(Document extract begins)
Austral Pacific says reports misleading

April 8, 2008

Austral Pacific says reports that it is in financial difficulty are misleading, and although the company has, as acknowledged in its financial statements, short term liquidity issues, it is executing a plan to manage the cash flow challenge and to unlock the significant value in its Cheal asset, which holds some US$72 million (NZ$91 million) of proven and probable reserves [1].

Commenting on recent media reports, Austral Pacific chief executive officer, Thom Jewell, said: "We have a programme to address the company’s short term issues and we’re very excited about working toward realizing the full potential of our Cheal asset in the immediate term.

“Concerns have arisen from the fact that the Cheal field has taken longer than expected – and cost more than expected – and has not produced at the production levels anticipated.”

As a result, Austral has been unable to meet certain completion clauses and covenant ratios specified in its agreements with its bankers. Technically, therefore, the company has had to account for the debt as a current liability.

This was a major component in sparking the ‘going concern’ comment.

The company has been working closely with its bankers to restructure the debt, given future plans.

Jewell said: “We have been very fortunate to have such a supportive banker who is working with us to ensure our short and long term success.

“But, while the directors cited this caution, they also expressed confidence that the company will be able to continue in operation for the foreseeable future, and will be able to realize its assets and discharge its liabilities in the normal course of business,” Jewell said.
(Document extract ends)
(Listed records begins)
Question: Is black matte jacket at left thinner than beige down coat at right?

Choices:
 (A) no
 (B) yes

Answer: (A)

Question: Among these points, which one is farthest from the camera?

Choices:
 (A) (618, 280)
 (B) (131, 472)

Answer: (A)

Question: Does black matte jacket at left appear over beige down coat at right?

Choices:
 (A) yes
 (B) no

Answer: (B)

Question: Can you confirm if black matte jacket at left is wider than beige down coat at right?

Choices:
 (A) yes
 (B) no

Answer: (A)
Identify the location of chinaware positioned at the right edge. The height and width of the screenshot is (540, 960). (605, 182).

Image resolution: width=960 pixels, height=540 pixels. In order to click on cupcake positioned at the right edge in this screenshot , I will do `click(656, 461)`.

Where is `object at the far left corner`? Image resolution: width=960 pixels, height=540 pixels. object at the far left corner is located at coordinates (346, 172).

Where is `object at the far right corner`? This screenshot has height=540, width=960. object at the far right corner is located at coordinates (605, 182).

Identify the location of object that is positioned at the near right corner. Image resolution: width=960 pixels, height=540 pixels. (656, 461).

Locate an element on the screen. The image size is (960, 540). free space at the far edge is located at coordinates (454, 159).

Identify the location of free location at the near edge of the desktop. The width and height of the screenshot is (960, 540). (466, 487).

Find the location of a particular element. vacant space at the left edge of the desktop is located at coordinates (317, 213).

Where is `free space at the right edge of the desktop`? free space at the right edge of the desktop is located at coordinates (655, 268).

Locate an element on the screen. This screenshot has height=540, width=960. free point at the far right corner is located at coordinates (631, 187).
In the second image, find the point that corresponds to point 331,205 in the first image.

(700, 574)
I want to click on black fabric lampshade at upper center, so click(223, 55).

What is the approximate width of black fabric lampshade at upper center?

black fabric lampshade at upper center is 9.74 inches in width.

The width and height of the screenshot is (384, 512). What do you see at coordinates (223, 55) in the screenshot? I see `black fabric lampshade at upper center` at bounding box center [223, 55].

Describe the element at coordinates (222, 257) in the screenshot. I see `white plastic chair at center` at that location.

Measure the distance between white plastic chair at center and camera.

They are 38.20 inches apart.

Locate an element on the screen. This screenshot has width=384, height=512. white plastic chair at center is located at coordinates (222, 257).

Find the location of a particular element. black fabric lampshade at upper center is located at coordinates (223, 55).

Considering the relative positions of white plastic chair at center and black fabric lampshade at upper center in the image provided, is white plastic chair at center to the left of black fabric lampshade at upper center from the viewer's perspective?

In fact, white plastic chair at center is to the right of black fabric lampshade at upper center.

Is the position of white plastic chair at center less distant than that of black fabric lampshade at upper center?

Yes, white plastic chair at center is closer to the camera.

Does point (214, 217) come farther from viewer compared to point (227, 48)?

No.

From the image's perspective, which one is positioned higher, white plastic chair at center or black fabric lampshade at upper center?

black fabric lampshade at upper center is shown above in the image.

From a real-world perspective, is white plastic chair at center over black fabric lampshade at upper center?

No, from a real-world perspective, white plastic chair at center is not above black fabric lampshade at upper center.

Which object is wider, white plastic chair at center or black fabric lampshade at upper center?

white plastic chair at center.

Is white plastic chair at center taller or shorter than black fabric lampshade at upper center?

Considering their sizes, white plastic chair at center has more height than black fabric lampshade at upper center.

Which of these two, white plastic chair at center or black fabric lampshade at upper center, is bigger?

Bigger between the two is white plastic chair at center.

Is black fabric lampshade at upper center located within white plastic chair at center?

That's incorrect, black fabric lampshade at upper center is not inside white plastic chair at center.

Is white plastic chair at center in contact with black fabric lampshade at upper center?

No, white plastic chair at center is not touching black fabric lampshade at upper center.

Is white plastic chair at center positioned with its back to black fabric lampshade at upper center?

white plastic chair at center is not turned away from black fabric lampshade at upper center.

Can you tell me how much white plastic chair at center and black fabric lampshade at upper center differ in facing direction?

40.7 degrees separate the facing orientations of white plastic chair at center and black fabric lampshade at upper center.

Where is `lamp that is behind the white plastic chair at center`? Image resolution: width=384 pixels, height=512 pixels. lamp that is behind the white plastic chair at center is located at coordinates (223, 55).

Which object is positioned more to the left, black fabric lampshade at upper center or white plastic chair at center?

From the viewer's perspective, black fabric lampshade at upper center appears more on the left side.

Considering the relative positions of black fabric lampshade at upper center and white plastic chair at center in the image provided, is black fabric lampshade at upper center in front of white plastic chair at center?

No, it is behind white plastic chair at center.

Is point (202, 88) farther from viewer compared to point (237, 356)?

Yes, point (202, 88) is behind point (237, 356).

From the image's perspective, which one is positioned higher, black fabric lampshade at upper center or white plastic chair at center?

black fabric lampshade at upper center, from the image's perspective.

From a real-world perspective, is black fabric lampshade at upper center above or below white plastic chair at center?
(Listed records ends)
§ What this task involves: Continue the Austral Pacific news report from where it stops, picking up after Jewell's final quoted statement.

§ Result:
Commenting further on the development of Cheal, he said: “We’re on track this quarter to drill another two wells that we expect to boost Cheal production from its current level of about 600bopd to over 1000bopd.

“Once we’ve delivered this phase of the Cheal project, which remains our priority, we can get on with the rest of our long term strategy including ‘Greater Cheal’, Kahili and Cardiff.

“We expect this to start later this year, by drilling Kahili-2 and recommissioning the Kahili field, for which we already have gas sales contracts in place. The field is capable of delivering 8-10mmscf/day and 250 barrels of condensate per day.

“We will be investing in developing those resources, which we have confidence will add future value to the company.”

Jewell said that while he could understand how the media speculation arose, it was unfortunate that the full picture was not presented.

“Let’s hope we get the same level of coverage and interest when we announce our next good news!”